The PT calculation is based on an entity's actual accounting profits, prepared in accordance with the Lao Accounting Manual, and adjusted for tax purposes. The Lao PDR tax regulations are silent on the treatment of many items. Generally, in such cases, the tax treatment will follow the accounting treatment. Some of the more common differences are depreciation, entertainment expenses, and the non-deductibility of certain reserves and provisions (until actually paid).
Inventory valuation for tax purposes follows the method used for accounting purposes in Lao PDR. All allowances are non-deductible expenses.
There is no separate tax on capital gains in Lao PDR. However, profits from the sale of shares are subject to tax at the rate of 2% of the selling price.
There is no tax on the gain on sale of shares listed in the LSX.
The buyer of shares, except shares listed in the LSX, is required to withhold and remit the tax.
The rate of income tax on sales or transfers of real property are as follows:
- In case of land for agriculture purposes: 1% of the selling price.
- In other cases: 2% of the selling price.
Dividends (including share in partnership income) received are taxed at a flat rate of 10%. Dividends distributed by companies listed in the LSX are exempt from tax.

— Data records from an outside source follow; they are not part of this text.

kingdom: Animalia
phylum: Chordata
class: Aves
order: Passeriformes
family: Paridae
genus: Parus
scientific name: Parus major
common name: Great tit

Interest income (except exempt interest income) shall be appropriately subject to income tax of 10%. Exempt interest income includes:
- interest income derived from money deposited with the commercial banks.

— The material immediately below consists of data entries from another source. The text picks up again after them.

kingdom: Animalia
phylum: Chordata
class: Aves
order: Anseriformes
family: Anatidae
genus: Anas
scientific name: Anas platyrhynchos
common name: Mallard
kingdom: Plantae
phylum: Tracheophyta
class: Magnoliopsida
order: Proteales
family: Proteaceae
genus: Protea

- interest income from government bonds or debentures.
Rental and royalty income are appropriately subject to income tax at the flat rate of 10% and 5%, respectively.
Unrealised exchange gains/losses
Unrealised exchange gains are not taxable, and losses are not deductible.
Companies registered under Lao PDR Law are taxed on their worldwide income. Foreign income derived from a treaty country is taxed according to the applicable DTT.